╭─ RECORDS PROVIDED
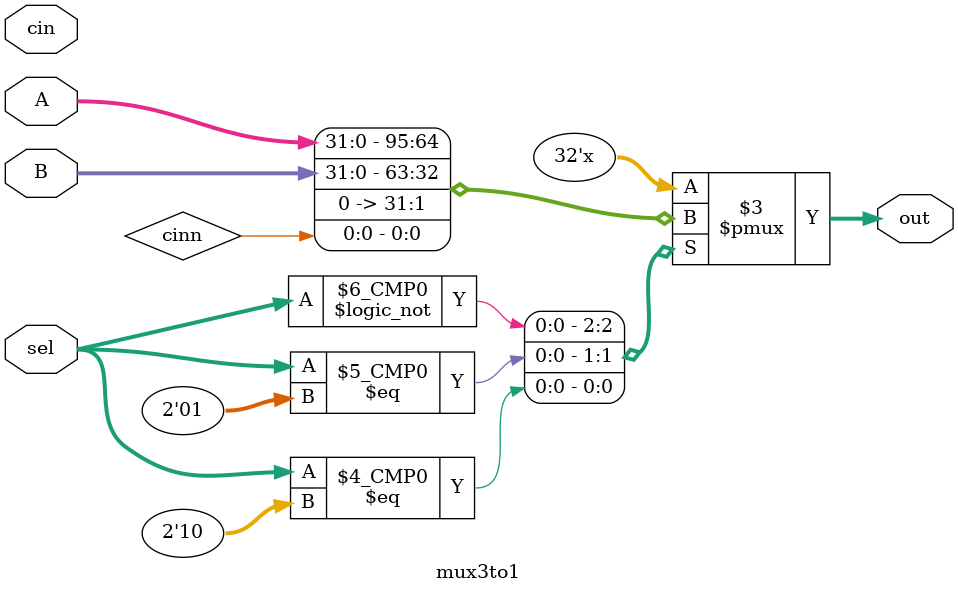
<source format=v>

module mux3to1(A, B, cin, sel, out);
input [31:0] A;
input [31:0] B;
input [31:0] cin;
input [1:0] sel;
output reg [31:0] out;

always@(A, B, cin, sel)
case(sel)
    2'b00: out = A;
    2'b01: out = B;
    2'b10: out = cinn;
endcase

endmodule
</source>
╰─
ACTIVITY: The expected output is one number, the tally of lines above containing "input".

COMPLETED EXERCISE: 4